In this year of 2019, the bulk of toxic public bickering takes place across social media platforms. For brands, Twitter has been the perfect place to chirp at each other here and there, to the delight of anyone who always wanted to see their two favorite burger joints argue from behind their Twitter accounts.
But Bud Light went far beyond mere trolling for retweets when it decided to use its multiple Super Bowl ads to call out its competitors Miller Lite and Coors Light for their use of corn syrup. This was an old-school brand war. The 1980s and ’90s saw the famed Cola Wars, the Burger Wars, and now we have the new century’s first Beer Wars.
Now Miller Lite has struck back with two new commercials that troll Bud Light’s medieval fantasyland as just that–a fantasy.
Aside from the fantasy that Bud’s ad agency Wieden+Kennedy would actually have Miller Lite on set while making a Bud Light ad, it’s a fun and funny swipe. Much better than, say, a full page newspaper ad no one will actually read or delivering free beer to corn farmers.

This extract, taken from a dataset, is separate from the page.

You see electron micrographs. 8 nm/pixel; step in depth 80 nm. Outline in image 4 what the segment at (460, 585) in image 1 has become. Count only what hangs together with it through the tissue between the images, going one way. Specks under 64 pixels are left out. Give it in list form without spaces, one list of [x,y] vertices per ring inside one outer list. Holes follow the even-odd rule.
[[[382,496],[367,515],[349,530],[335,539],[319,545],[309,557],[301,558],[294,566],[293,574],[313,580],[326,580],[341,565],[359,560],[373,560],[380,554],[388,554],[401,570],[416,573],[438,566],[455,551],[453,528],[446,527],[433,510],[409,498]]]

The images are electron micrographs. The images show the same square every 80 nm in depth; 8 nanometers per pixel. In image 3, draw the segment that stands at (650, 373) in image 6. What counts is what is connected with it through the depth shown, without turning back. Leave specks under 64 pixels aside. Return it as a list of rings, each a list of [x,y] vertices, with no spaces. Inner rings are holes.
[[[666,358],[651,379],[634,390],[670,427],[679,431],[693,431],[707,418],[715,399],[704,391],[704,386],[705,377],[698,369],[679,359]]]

I reached out to Bud Light for comment, and a brand spokesperson said that they had a hunch Miller Lite would swing back, so they already shot their own response.
In a statement, Bud Light VP of marketing Andy Goehler said, “In the real world, people want to know what’s in their beer. We hope MillerCoors is also planning to imitate us by adding ingredient labels to their packaging. It’s good for the consumer and the right thing for the beer industry, too. Our focus on transparency has always been motivated by consumers, and Bud Light is going to continue to push transparency forward and give them what they demand.”
On the one hand, Bud Light’s focus on ingredients has seemingly served up the rest of the light beer category with an advertising gift, fueling direct competition with a never-ending stream of commercials and social posts. On the other, the beer category continues to struggle amid a years-long trend of losing market share to craft beer, wine, and spirits. So these brands seemed to have decided that if they can’t win share back from those outside forces, they need to scrap and fight for it amongst themselves.
Crack a cold one, because this isn’t ending anytime soon. By this fall maybe we’ll have executives jousting at the Great American Beer Festival.